#### [Directions]
Take the material below and reproduce, word for word, only the lines from the line with "X210850Y593750D02*" through the line with "X690250Y85600D02*".

* * *

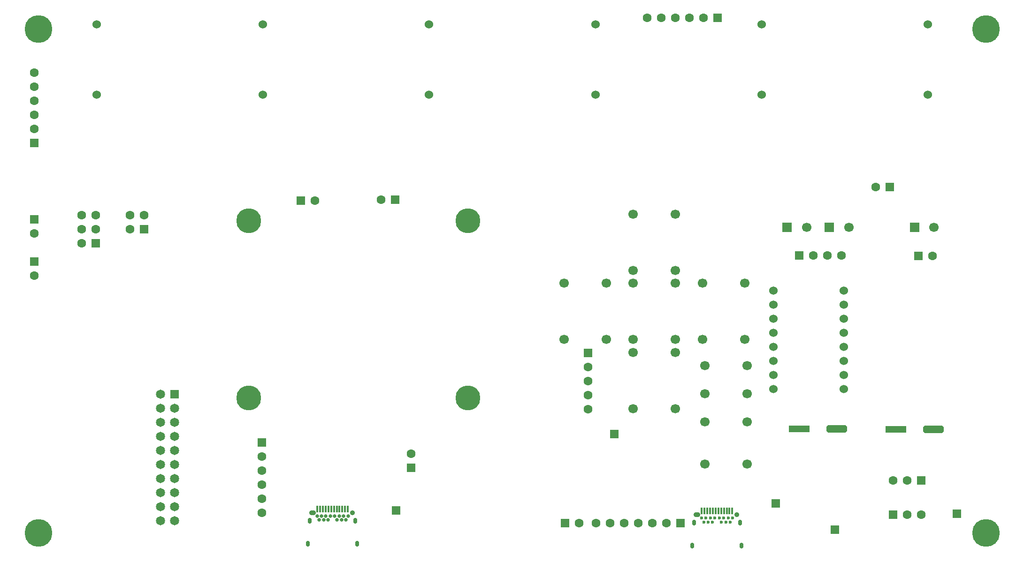
<source format=gbr>
%TF.GenerationSoftware,Altium Limited,Altium NEXUS,2.1.9 (83)*%
G04 Layer_Color=255*
%FSLAX44Y44*%
%MOMM*%
%TF.FileFunction,Pads,Bot*%
%TF.Part,Single*%
G01*
G75*
%TA.AperFunction,ViaPad*%
%ADD50C,5.0000*%
%TA.AperFunction,ComponentPad*%
%ADD51C,1.5240*%
%ADD52C,1.7000*%
%ADD53R,1.7000X1.7000*%
%ADD54R,1.6500X1.6500*%
%ADD55C,1.6500*%
%ADD56C,0.6000*%
%ADD57O,0.7500X1.0500*%
%ADD58C,0.9000*%
%ADD59O,1.2000X0.9000*%
%ADD60C,0.6500*%
%ADD61C,1.6000*%
%ADD62R,1.6000X1.6000*%
%ADD63R,1.6000X1.6000*%
%ADD64C,4.5000*%
%TA.AperFunction,SMDPad,CuDef*%
%ADD66R,3.8000X1.3000*%
G04:AMPARAMS|DCode=67|XSize=3.8mm|YSize=1.3mm|CornerRadius=0mm|HoleSize=0mm|Usage=FLASHONLY|Rotation=180.000|XOffset=0mm|YOffset=0mm|HoleType=Round|Shape=Octagon|*
%AMOCTAGOND67*
4,1,8,-1.9000,0.3250,-1.9000,-0.3250,-1.5750,-0.6500,1.5750,-0.6500,1.9000,-0.3250,1.9000,0.3250,1.5750,0.6500,-1.5750,0.6500,-1.9000,0.3250,0.0*
%
%ADD67OCTAGOND67*%

%ADD68R,0.3000X1.2000*%
D50*
X45000Y955000D02*
D03*
X1755000D02*
D03*
Y45000D02*
D03*
X45000D02*
D03*
D51*
X1650000Y963500D02*
D03*
Y836500D02*
D03*
X1350000Y963500D02*
D03*
Y836500D02*
D03*
X1050000Y963500D02*
D03*
Y836500D02*
D03*
X750000Y963500D02*
D03*
Y836500D02*
D03*
X450000Y963500D02*
D03*
Y836500D02*
D03*
X150000Y963500D02*
D03*
Y836500D02*
D03*
X1371500Y482950D02*
D03*
Y457550D02*
D03*
Y432150D02*
D03*
Y406750D02*
D03*
Y381350D02*
D03*
Y355950D02*
D03*
Y330550D02*
D03*
Y305150D02*
D03*
X1498500Y482950D02*
D03*
Y457550D02*
D03*
Y432150D02*
D03*
Y406750D02*
D03*
Y381350D02*
D03*
Y355950D02*
D03*
Y330550D02*
D03*
Y305150D02*
D03*
D52*
X1661000Y597250D02*
D03*
X1507250D02*
D03*
X1431250D02*
D03*
X1194600Y496050D02*
D03*
Y394450D02*
D03*
X1118400Y496050D02*
D03*
Y394450D02*
D03*
X1194600Y621050D02*
D03*
Y519450D02*
D03*
X1118400Y621050D02*
D03*
Y519450D02*
D03*
X1194600Y371050D02*
D03*
Y269450D02*
D03*
X1118400Y371050D02*
D03*
Y269450D02*
D03*
X1069600Y496050D02*
D03*
Y394450D02*
D03*
X993400Y496050D02*
D03*
Y394450D02*
D03*
X1319600Y496050D02*
D03*
Y394450D02*
D03*
X1243400Y496050D02*
D03*
Y394450D02*
D03*
X1247500Y346800D02*
D03*
Y296000D02*
D03*
X1323700Y346800D02*
D03*
Y296000D02*
D03*
Y245200D02*
D03*
X1247500D02*
D03*
X1323700Y169000D02*
D03*
X1247500D02*
D03*
D53*
X1626000Y597250D02*
D03*
X1472250D02*
D03*
X1396250D02*
D03*
D54*
X290671Y295140D02*
D03*
D55*
X265271D02*
D03*
X290671Y269740D02*
D03*
X265271D02*
D03*
X290671Y244340D02*
D03*
X265271D02*
D03*
X290671Y218940D02*
D03*
X265271D02*
D03*
X290671Y193540D02*
D03*
X265271D02*
D03*
X290671Y168140D02*
D03*
X265271D02*
D03*
X290671Y142740D02*
D03*
X265271D02*
D03*
X290671Y117340D02*
D03*
X265271D02*
D03*
X290671Y91940D02*
D03*
X265271D02*
D03*
X290671Y66540D02*
D03*
X265271D02*
D03*
D56*
X1297610Y71780D02*
D03*
X1289610D02*
D03*
X1281610D02*
D03*
X1273610D02*
D03*
X1265610D02*
D03*
X1257610D02*
D03*
X1249610D02*
D03*
X1241610D02*
D03*
X1293610Y64780D02*
D03*
X1285610D02*
D03*
X1277610D02*
D03*
X1261610D02*
D03*
X1253610D02*
D03*
X1245610D02*
D03*
D57*
X1310910Y63380D02*
D03*
X1228310D02*
D03*
X1225110Y21880D02*
D03*
X1314110D02*
D03*
X617300Y67100D02*
D03*
X534700D02*
D03*
X531500Y25600D02*
D03*
X620500D02*
D03*
D58*
X1305610Y77780D02*
D03*
X612000Y81500D02*
D03*
D59*
X1233610Y77780D02*
D03*
X540000Y81500D02*
D03*
D60*
X604000Y75500D02*
D03*
X596000D02*
D03*
X588000D02*
D03*
X580000D02*
D03*
X572000D02*
D03*
X564000D02*
D03*
X556000D02*
D03*
X548000D02*
D03*
X600000Y68500D02*
D03*
X592000D02*
D03*
X584000D02*
D03*
X568000D02*
D03*
X560000D02*
D03*
X552000D02*
D03*
D61*
X1050900Y62500D02*
D03*
X1076300D02*
D03*
X1101700D02*
D03*
X1127100D02*
D03*
X1177900D02*
D03*
X1152500D02*
D03*
X1021000Y62750D02*
D03*
X37750Y510050D02*
D03*
X448250Y183300D02*
D03*
Y157900D02*
D03*
Y132500D02*
D03*
Y107100D02*
D03*
Y81700D02*
D03*
X37750Y586250D02*
D03*
X717750Y188000D02*
D03*
X1244800Y975750D02*
D03*
X1219400D02*
D03*
X1194000D02*
D03*
X1168600D02*
D03*
X1143200D02*
D03*
X1657900Y545500D02*
D03*
X1494050Y546250D02*
D03*
X1468650D02*
D03*
X1443250D02*
D03*
X1612750Y139500D02*
D03*
X1587350D02*
D03*
X1612500Y77750D02*
D03*
X1637900D02*
D03*
X1555850Y670000D02*
D03*
X663350Y646500D02*
D03*
X544000Y645250D02*
D03*
X123600Y618900D02*
D03*
X149000D02*
D03*
X123600Y593500D02*
D03*
X149000D02*
D03*
X123600Y568100D02*
D03*
X210850Y593750D02*
D03*
X236250Y619150D02*
D03*
X210850D02*
D03*
X37750Y774750D02*
D03*
Y800150D02*
D03*
Y825550D02*
D03*
Y850950D02*
D03*
Y876350D02*
D03*
X1036500Y345000D02*
D03*
Y319600D02*
D03*
Y294200D02*
D03*
Y268800D02*
D03*
D62*
X1203300Y62500D02*
D03*
X995600Y62750D02*
D03*
X1702250Y79250D02*
D03*
X1270200Y975750D02*
D03*
X1375750Y98250D02*
D03*
X690250Y85600D02*
D03*
X1632500Y545500D02*
D03*
X1417850Y546250D02*
D03*
X1638150Y139500D02*
D03*
X1587100Y77750D02*
D03*
X1581250Y670000D02*
D03*
X688750Y646500D02*
D03*
X518600Y645250D02*
D03*
D63*
X37750Y535450D02*
D03*
X448250Y208700D02*
D03*
X37750Y611650D02*
D03*
X717750Y162600D02*
D03*
X1482500Y51000D02*
D03*
X1084250Y224000D02*
D03*
X149000Y568100D02*
D03*
X236250Y593750D02*
D03*
X37750Y749350D02*
D03*
X1036500Y370400D02*
D03*
D64*
X425000Y288500D02*
D03*
X820300D02*
D03*
X820000Y608500D02*
D03*
X425000D02*
D03*
D66*
X1418000Y232500D02*
D03*
X1592250Y231750D02*
D03*
D67*
X1486000Y232500D02*
D03*
X1660250Y231750D02*
D03*
D68*
X1297110Y84380D02*
D03*
X1292110D02*
D03*
X1287110D02*
D03*
X1282110D02*
D03*
X1277110D02*
D03*
X1272110D02*
D03*
X1267110D02*
D03*
X1262110D02*
D03*
X1257110D02*
D03*
X1252110D02*
D03*
X1247110D02*
D03*
X1242110D02*
D03*
X603500Y88100D02*
D03*
X598500D02*
D03*
X593500D02*
D03*
X588500D02*
D03*
X583500D02*
D03*
X578500D02*
D03*
X573500D02*
D03*
X568500D02*
D03*
X563500D02*
D03*
X558500D02*
D03*
X553500D02*
D03*
X548500D02*
D03*
%TF.MD5,ed27565bd9a3928c58f025392200348b*%
M02*

</source>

* * *

#### [Your response]
X210850Y593750D02*
D03*
X236250Y619150D02*
D03*
X210850D02*
D03*
X37750Y774750D02*
D03*
Y800150D02*
D03*
Y825550D02*
D03*
Y850950D02*
D03*
Y876350D02*
D03*
X1036500Y345000D02*
D03*
Y319600D02*
D03*
Y294200D02*
D03*
Y268800D02*
D03*
D62*
X1203300Y62500D02*
D03*
X995600Y62750D02*
D03*
X1702250Y79250D02*
D03*
X1270200Y975750D02*
D03*
X1375750Y98250D02*
D03*
X690250Y85600D02*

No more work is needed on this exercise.